Intanto la bruna barista aveva finalmente consegnato il magnum al piccolo e mentre il bambino lo scartava e iniziava a leccarlo, dall’esterno, lato pista, si udì un miagolare di reattori alzarsi sempre più.

Il vecchio e il bambino uscirono fuori raggiungendo il cantuccio da dove, di sguincio, riuscirono a vedere il bestione mentre si alzava da terra ringhiando,  insospettabilmente leggero, puntando deciso il muso verso l’azzurro.

Mentre con occhi vividi il fanciullo seguiva tutta la sequenza, registrandola, pensava al giorno che avrebbe atteso con impazienza l’arrivo del suo amichetto australiano con il cangurino saltellante al guinzaglio per portarlo al parco grande e correre assieme.

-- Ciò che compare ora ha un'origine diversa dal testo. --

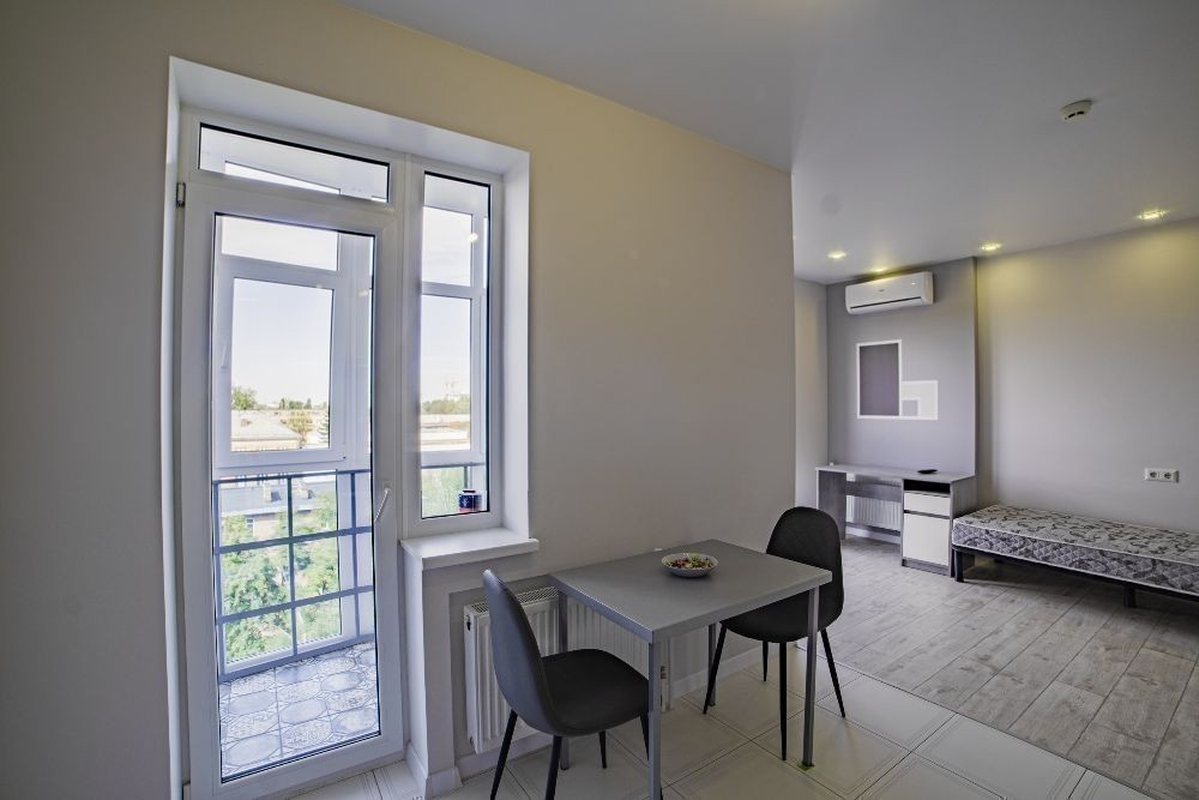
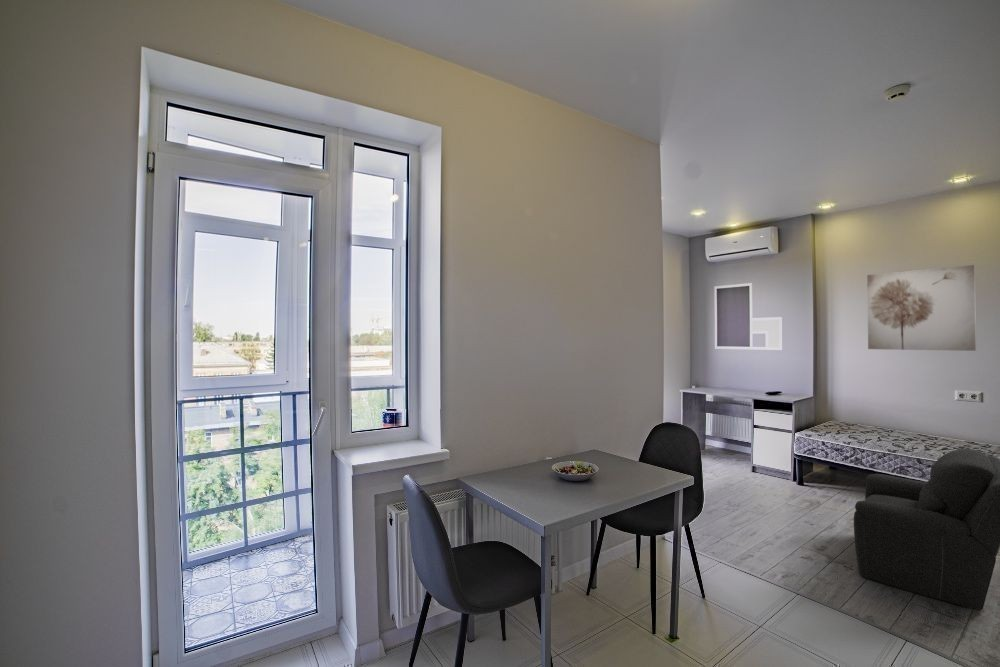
+ wall art [866,264,977,352]
+ armchair [853,448,1000,611]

Il nonno invece, con un gran magone in gola, mentre seguiva anch’egli il levarsi in volo del grande uccello meccanico, pensava che forse non gli sarebbero bastati gli anni che aveva davanti per vedere diventare veramente “importante” la sua Vecchiazzano e poter, orgogliosamente, chiamare Forlì “città”.